The highlights include: (1) mock executions; (2) threatened rape of family members; (3) threatened murder of children; (4) kicking and beating a detainee with a metal flashlight to death; (5) threatening naked hooded detainees with power drills; (6) blowing cigar smoke in detainees' faces until they got sick; (7) waterboarding with massive volumes of water far beyond what OLC authorized (to make it "poignant"); (8) stress positions that nearly caused shoulder dislocations; (9) scraping detainees with stiff brushes; (10) choking a detainee with one's bare hands until they nearly pass out; (11) subjecting detainees to extremely cold temperatures and water dousing; (12) "hard takedowns" (sometimes in diapers); and (13) beating detainees with butts of rifles (followed by kicking them).
See here (with further links). As Glenn Greenwald et al. notes, the ACLU is to thank for bringing out such things, the report on the lawyers (like Yoo) is still held back, and limits on the prosecution is nauseating. I disagree the path is worse than nothing, since I still think it might lead to more that can affect higher-ups. I denounced the CYA of Yoo by his colleagues here. [Contra] And, let's also look at the glass half full.
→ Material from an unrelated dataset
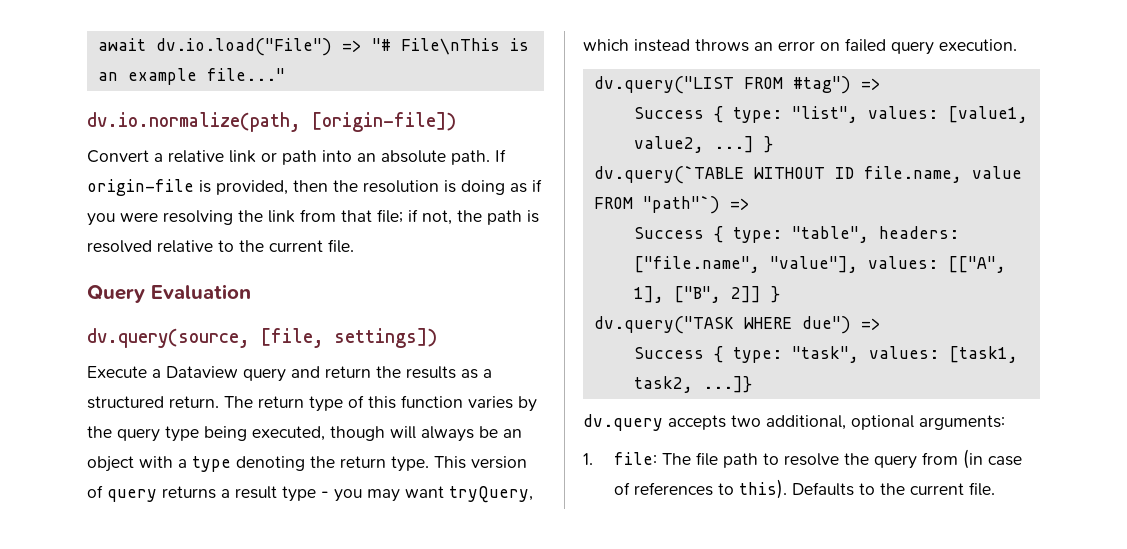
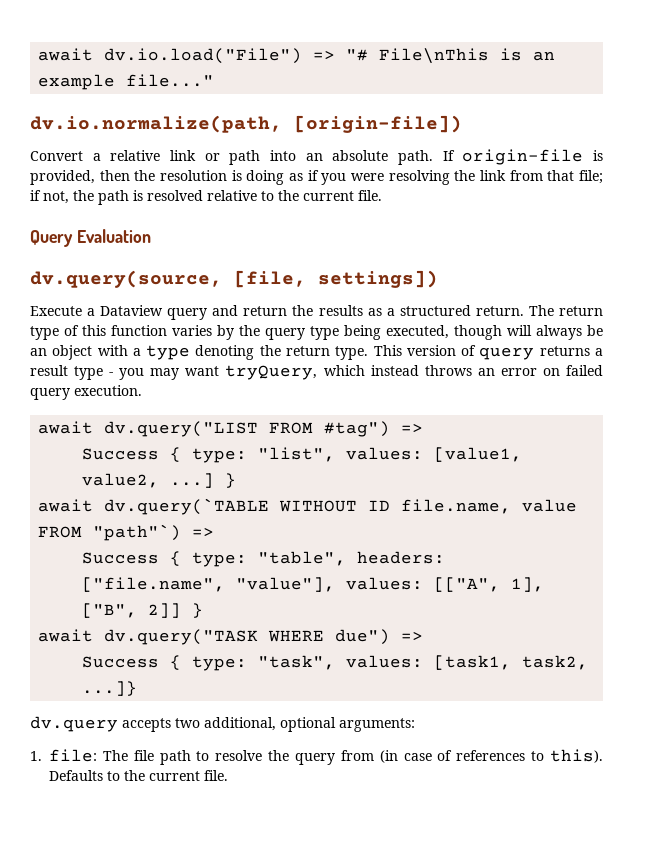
(1017, 45) none -> [38,421,94,434] await
(773, 144) none -> [38,499,94,512] await
(780, 294) none -> [38,629,94,642] await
But, some half-assed investigation (which took much gnashing of the teeth to get; pathetic!) that takes as a given perversion of the law (don't worry, we find it horrid ... the next administration can do the same thing, and we'll think that too, so sad) is obviously not enough. What more do you want to show this? What bloody else? This also has a "chicken and egg" tendency -- many want a complete investigation; putting that aside, having our Justice Department do something like this promotes as legitimate such partial justice. [Update: Eugene Robinson hits it. Nice to see the paper's op-ed crew giving space usually dominated by the likes of Charles Krauthammer and other morons.]
Again, you might want to re-title that campaign bio of yours. Someone might sue you for false advertising.